Be careful! North Korean cybercrime group uses fake Chrome game to steal data

A new malicious campaign from hacker group Lazarus Using a fake game to exploit a zero-day flaw in Chrome and steal dataIt mainly targets cryptocurrency users. The action was discovered by researchers at Kaspersky, who announced the details last Wednesday (23).

To attract victims, North Korean cybercriminals created a fake version of DeFiTankLand, a decentralized finance (DeFi) game. DeTankZone. Anyone trying to download the title is faced with a discontinued product that doesn’t go beyond the home screen.

But according to the report, just visiting the download page is enough for a hidden script on the site to exploit a flaw in Google’s browser JavaScript engine V8. By approaching it, attackers can access various information stored in the program.

Saved passwords, browsing history, cookies and authentication tokens Here are some of the data that Lazarus members can access by exploiting the vulnerability in Chrome. As the cybersecurity company explains, the authors aim to steal cryptocurrencies with this information.

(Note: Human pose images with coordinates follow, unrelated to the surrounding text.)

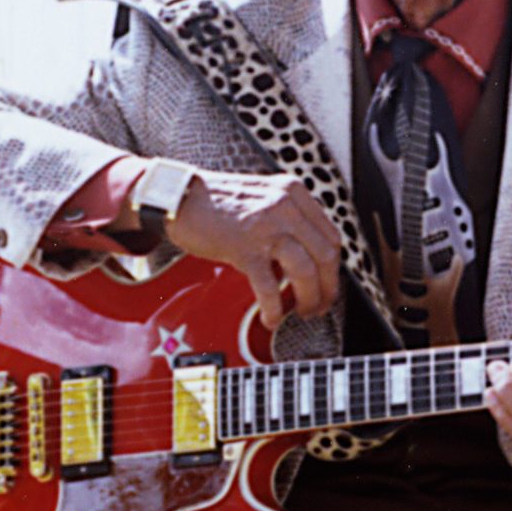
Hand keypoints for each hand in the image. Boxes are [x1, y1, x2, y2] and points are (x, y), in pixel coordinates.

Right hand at [166, 170, 343, 330]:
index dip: (333, 268)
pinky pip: (269, 285)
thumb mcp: (264, 197)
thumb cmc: (217, 202)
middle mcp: (285, 206)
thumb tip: (309, 256)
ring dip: (309, 299)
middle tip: (319, 306)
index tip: (327, 285)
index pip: (331, 236)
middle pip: (326, 256)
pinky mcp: (243, 247)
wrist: (178, 196)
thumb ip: (289, 217)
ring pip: (306, 271)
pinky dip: (274, 308)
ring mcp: (265, 226)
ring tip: (301, 313)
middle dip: (328, 288)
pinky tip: (270, 317)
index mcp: (293, 193)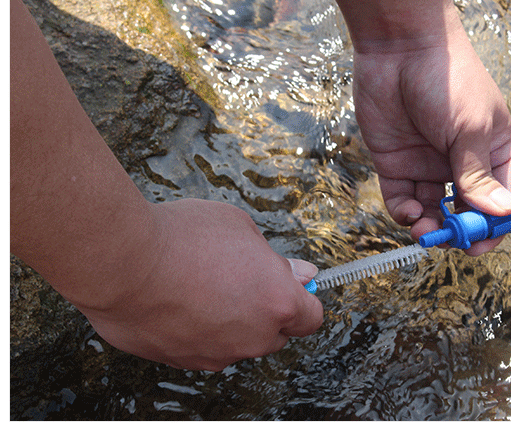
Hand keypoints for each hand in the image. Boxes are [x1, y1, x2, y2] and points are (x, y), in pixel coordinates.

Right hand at [78, 199, 322, 370]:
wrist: (120, 262)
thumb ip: (275, 260)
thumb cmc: (183, 237)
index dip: (304, 300)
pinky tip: (178, 300)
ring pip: (237, 343)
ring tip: (203, 285)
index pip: (311, 319)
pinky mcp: (181, 361)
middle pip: (276, 335)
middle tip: (243, 278)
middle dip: (267, 311)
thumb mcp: (240, 228)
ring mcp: (215, 354)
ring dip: (231, 322)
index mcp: (277, 303)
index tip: (292, 285)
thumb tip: (299, 274)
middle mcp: (252, 337)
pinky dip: (199, 329)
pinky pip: (202, 347)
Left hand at [352, 22, 510, 255]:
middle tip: (452, 240)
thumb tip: (505, 212)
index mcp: (492, 152)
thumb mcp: (471, 129)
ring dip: (431, 227)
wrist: (400, 47)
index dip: (495, 225)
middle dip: (460, 231)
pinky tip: (409, 210)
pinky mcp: (396, 163)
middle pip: (465, 212)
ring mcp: (427, 164)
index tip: (482, 243)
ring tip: (426, 230)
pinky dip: (405, 212)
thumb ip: (478, 174)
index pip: (500, 199)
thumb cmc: (448, 80)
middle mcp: (461, 163)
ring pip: (432, 211)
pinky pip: (402, 199)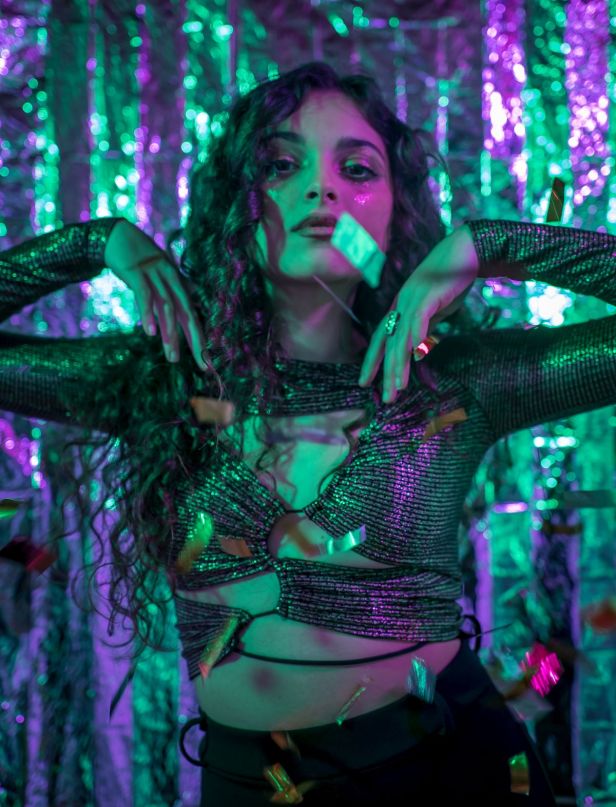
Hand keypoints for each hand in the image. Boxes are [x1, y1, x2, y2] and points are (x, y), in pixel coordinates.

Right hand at [104, 219, 208, 368]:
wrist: (117, 235)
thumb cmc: (138, 261)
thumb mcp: (157, 281)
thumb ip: (168, 298)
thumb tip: (179, 317)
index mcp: (177, 286)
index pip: (193, 316)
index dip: (200, 339)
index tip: (207, 362)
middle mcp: (171, 281)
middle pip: (188, 314)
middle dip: (197, 341)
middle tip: (203, 365)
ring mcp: (155, 276)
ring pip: (167, 309)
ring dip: (171, 334)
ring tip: (172, 358)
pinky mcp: (137, 273)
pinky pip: (145, 296)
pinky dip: (148, 314)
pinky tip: (150, 332)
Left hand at [358, 225, 478, 401]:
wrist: (467, 250)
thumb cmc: (451, 281)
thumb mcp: (434, 311)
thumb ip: (424, 328)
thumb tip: (418, 351)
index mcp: (400, 308)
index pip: (381, 339)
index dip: (373, 361)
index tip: (365, 383)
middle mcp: (401, 304)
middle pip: (389, 343)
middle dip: (386, 372)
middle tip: (385, 397)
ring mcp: (413, 298)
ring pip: (402, 337)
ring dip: (400, 363)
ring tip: (399, 386)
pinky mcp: (429, 293)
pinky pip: (419, 317)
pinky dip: (417, 335)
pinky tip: (417, 353)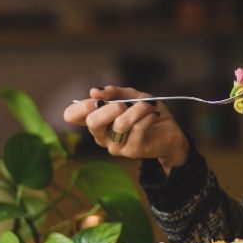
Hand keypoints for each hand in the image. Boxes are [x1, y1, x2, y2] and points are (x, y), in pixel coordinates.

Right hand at [63, 86, 188, 173]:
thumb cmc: (147, 114)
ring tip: (148, 106)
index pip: (72, 116)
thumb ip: (114, 92)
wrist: (170, 132)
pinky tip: (153, 115)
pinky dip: (148, 116)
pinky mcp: (132, 151)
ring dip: (137, 109)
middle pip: (92, 122)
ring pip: (120, 124)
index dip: (80, 105)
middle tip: (124, 104)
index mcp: (97, 121)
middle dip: (110, 107)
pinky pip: (138, 128)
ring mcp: (115, 146)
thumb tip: (94, 91)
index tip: (97, 99)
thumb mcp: (131, 96)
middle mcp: (101, 136)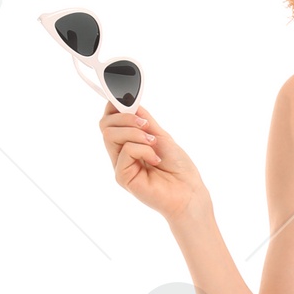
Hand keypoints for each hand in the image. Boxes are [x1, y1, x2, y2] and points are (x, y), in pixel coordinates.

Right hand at [99, 102, 208, 223]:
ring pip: (110, 135)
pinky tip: (155, 159)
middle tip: (146, 126)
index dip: (115, 107)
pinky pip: (125, 151)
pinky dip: (143, 150)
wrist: (189, 192)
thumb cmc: (179, 168)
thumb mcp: (160, 135)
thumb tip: (127, 101)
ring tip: (153, 143)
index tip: (130, 102)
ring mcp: (120, 166)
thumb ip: (143, 120)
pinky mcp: (122, 177)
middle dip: (126, 117)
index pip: (110, 120)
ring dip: (135, 133)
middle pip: (105, 125)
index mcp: (128, 143)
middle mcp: (121, 154)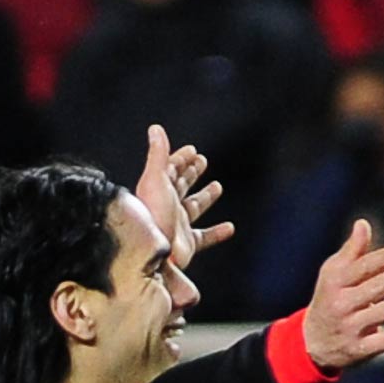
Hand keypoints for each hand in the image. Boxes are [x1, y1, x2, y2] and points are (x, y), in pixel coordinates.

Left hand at [134, 123, 233, 270]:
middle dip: (191, 172)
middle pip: (181, 185)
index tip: (192, 150)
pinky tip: (230, 228)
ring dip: (206, 196)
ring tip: (217, 186)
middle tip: (202, 160)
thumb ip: (157, 154)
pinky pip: (204, 237)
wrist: (154, 255)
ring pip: (194, 207)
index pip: (170, 169)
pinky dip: (217, 233)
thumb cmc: (153, 218)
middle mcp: (168, 206)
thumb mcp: (155, 180)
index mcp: (158, 190)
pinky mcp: (186, 245)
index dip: (180, 158)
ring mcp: (177, 225)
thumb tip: (156, 128)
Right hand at [303, 219, 383, 371]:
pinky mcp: (360, 350)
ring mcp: (349, 329)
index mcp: (334, 283)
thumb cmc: (330, 299)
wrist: (313, 343)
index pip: (362, 268)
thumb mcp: (333, 274)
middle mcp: (340, 305)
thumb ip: (352, 251)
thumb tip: (363, 223)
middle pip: (376, 289)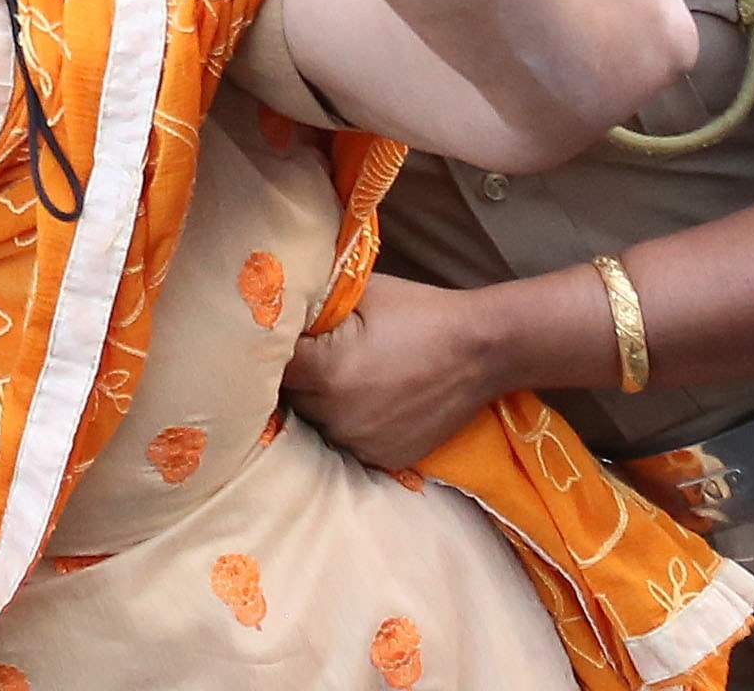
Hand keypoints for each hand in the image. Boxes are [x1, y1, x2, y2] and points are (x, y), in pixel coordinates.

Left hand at [282, 274, 502, 471]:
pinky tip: (367, 398)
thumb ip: (312, 306)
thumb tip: (275, 310)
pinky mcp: (384, 458)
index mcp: (327, 372)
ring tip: (344, 375)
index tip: (281, 336)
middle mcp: (338, 416)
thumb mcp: (358, 294)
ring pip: (316, 421)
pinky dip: (347, 422)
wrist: (482, 350)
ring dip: (319, 402)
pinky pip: (346, 439)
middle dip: (295, 375)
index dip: (272, 348)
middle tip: (312, 353)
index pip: (272, 364)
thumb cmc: (419, 312)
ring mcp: (362, 442)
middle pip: (291, 396)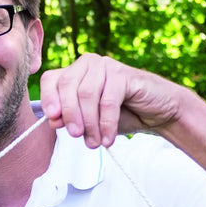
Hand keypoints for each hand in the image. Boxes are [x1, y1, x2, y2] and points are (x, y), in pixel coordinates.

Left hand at [39, 53, 181, 147]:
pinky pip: (108, 101)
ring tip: (94, 142)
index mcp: (75, 72)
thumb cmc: (121, 115)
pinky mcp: (124, 74)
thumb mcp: (89, 121)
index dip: (48, 98)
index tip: (52, 120)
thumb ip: (70, 119)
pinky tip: (108, 139)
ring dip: (89, 123)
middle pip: (67, 85)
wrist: (157, 113)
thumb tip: (53, 120)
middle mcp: (88, 64)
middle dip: (69, 114)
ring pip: (86, 94)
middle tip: (76, 136)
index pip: (51, 79)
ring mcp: (106, 66)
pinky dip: (106, 123)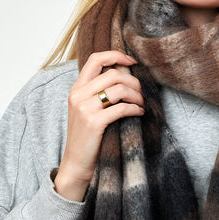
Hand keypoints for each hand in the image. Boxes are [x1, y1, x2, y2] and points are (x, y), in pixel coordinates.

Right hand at [54, 51, 143, 201]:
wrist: (76, 164)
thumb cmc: (87, 138)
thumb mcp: (85, 110)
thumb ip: (97, 92)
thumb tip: (123, 76)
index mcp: (76, 88)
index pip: (96, 59)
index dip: (116, 55)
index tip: (132, 62)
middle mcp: (78, 94)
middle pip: (113, 74)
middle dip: (133, 81)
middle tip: (142, 93)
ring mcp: (85, 108)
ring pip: (119, 89)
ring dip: (137, 95)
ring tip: (142, 104)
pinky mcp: (94, 122)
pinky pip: (122, 108)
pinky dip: (135, 108)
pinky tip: (139, 113)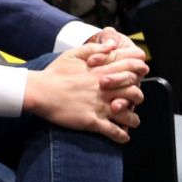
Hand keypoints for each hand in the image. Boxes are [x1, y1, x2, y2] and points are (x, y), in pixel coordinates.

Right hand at [25, 42, 146, 142]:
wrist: (39, 91)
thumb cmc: (54, 73)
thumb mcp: (72, 54)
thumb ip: (94, 48)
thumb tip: (112, 45)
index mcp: (101, 72)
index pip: (130, 69)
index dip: (140, 70)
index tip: (142, 72)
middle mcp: (105, 90)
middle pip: (135, 93)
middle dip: (138, 97)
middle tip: (133, 100)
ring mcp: (100, 107)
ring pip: (129, 116)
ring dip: (132, 119)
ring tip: (130, 121)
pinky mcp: (92, 122)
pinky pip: (114, 132)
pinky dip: (122, 136)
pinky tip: (123, 136)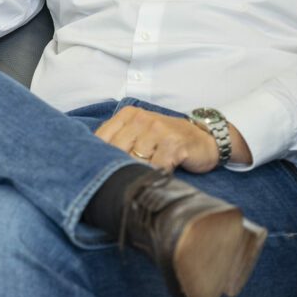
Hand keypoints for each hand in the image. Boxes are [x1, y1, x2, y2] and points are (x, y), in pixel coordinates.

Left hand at [93, 106, 223, 174]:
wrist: (205, 140)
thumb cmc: (167, 140)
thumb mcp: (140, 133)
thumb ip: (118, 140)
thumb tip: (92, 159)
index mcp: (128, 115)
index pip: (102, 138)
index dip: (99, 158)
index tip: (98, 173)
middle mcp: (142, 119)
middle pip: (116, 151)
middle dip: (119, 169)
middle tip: (123, 181)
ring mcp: (158, 130)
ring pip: (135, 160)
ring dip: (139, 173)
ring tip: (144, 177)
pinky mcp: (174, 144)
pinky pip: (156, 167)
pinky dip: (156, 176)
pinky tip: (160, 176)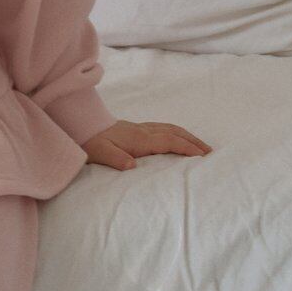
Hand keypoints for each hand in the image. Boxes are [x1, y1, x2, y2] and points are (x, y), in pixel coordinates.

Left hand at [80, 120, 212, 171]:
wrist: (81, 125)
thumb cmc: (91, 142)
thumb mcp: (100, 153)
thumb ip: (116, 159)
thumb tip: (132, 165)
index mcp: (139, 138)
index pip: (169, 141)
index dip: (187, 147)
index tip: (202, 156)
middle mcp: (144, 131)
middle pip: (175, 133)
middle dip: (194, 141)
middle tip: (210, 151)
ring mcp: (141, 128)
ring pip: (171, 128)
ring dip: (187, 136)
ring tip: (200, 145)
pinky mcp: (137, 128)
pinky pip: (164, 128)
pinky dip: (177, 133)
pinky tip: (178, 138)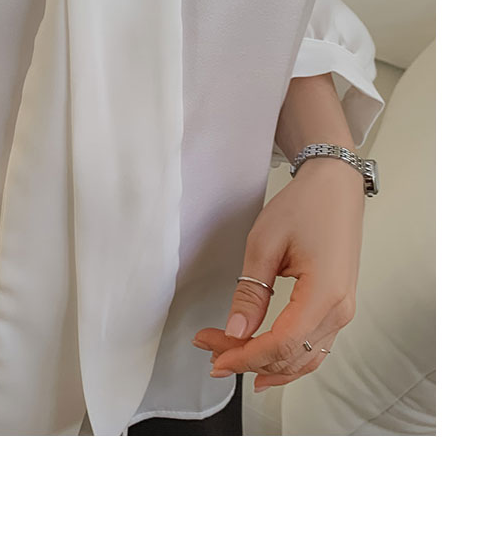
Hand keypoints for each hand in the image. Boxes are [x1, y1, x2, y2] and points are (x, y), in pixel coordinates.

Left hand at [192, 158, 365, 390]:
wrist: (335, 188)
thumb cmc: (305, 206)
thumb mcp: (264, 244)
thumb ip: (250, 293)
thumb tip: (235, 332)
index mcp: (324, 294)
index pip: (281, 344)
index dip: (245, 356)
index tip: (215, 356)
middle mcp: (340, 309)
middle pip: (290, 356)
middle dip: (247, 359)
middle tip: (209, 349)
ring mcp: (343, 311)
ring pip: (303, 360)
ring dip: (265, 364)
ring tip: (228, 357)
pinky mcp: (338, 308)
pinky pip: (313, 348)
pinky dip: (286, 359)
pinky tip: (264, 364)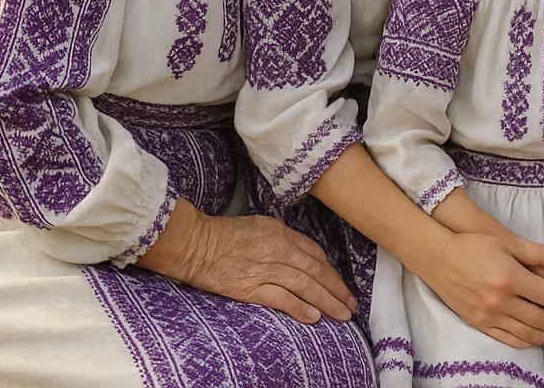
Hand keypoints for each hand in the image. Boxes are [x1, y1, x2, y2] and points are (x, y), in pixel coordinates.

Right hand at [137, 200, 355, 324]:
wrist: (193, 243)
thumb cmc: (221, 234)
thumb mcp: (258, 225)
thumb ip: (279, 238)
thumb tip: (296, 252)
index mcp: (280, 232)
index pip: (315, 253)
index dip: (330, 271)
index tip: (339, 284)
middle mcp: (277, 249)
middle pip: (316, 270)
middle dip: (337, 289)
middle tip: (351, 304)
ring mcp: (264, 268)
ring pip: (304, 286)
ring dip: (326, 301)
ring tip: (341, 315)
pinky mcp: (249, 287)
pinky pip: (280, 298)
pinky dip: (299, 308)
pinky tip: (314, 318)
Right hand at [421, 231, 543, 348]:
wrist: (439, 259)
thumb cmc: (476, 246)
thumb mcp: (510, 243)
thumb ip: (543, 254)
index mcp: (511, 278)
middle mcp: (500, 300)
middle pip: (543, 320)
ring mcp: (489, 315)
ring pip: (528, 334)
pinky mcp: (479, 325)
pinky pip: (509, 340)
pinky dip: (526, 340)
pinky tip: (535, 333)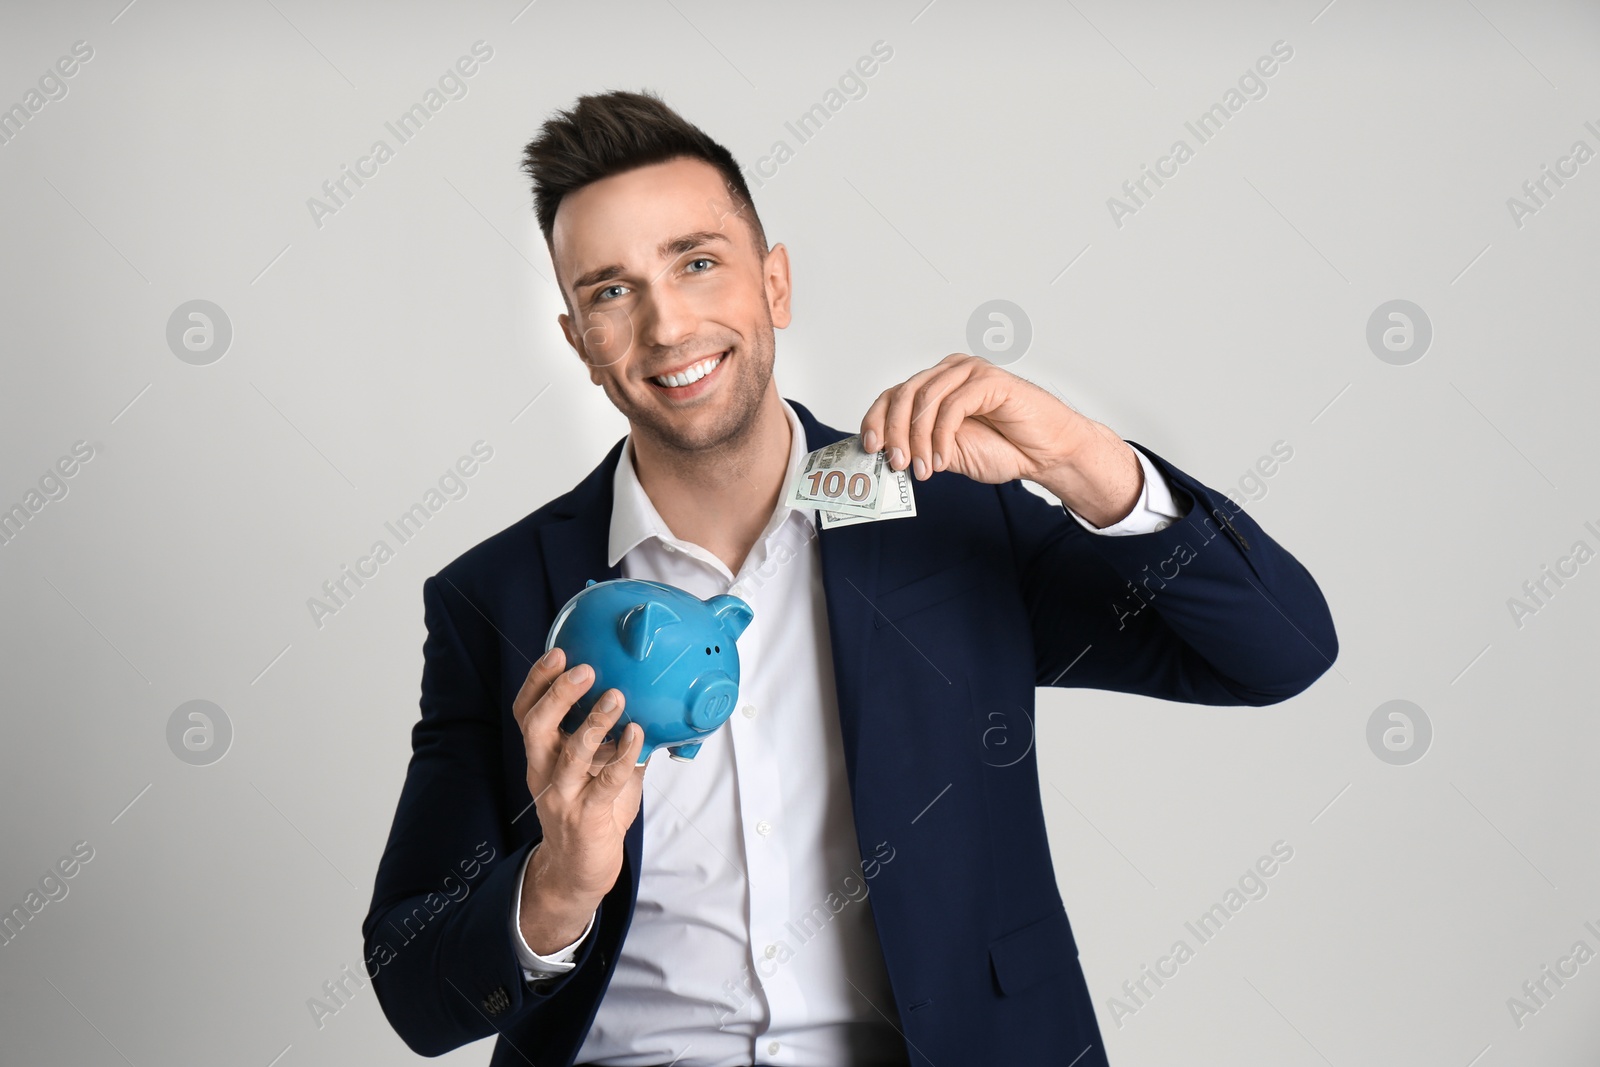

Security vulnerability fixed

Additionally, according to security experts, for months Lazarus created fake accounts on X and LinkedIn to promote the game and invited decentralized finance enthusiasts from around the world to visit the page. Cybercriminals have also used AI-generated images to increase credibility.

The attack likely began in February and was detected in May of this year, when researchers alerted Google to the browser flaw. In the same month, The Mountain View giant has released an update that fixes the issue.

To prevent the bug from being exploited, It is recommended to update Chrome to at least version 125.0.6422.60/61It already includes the fix.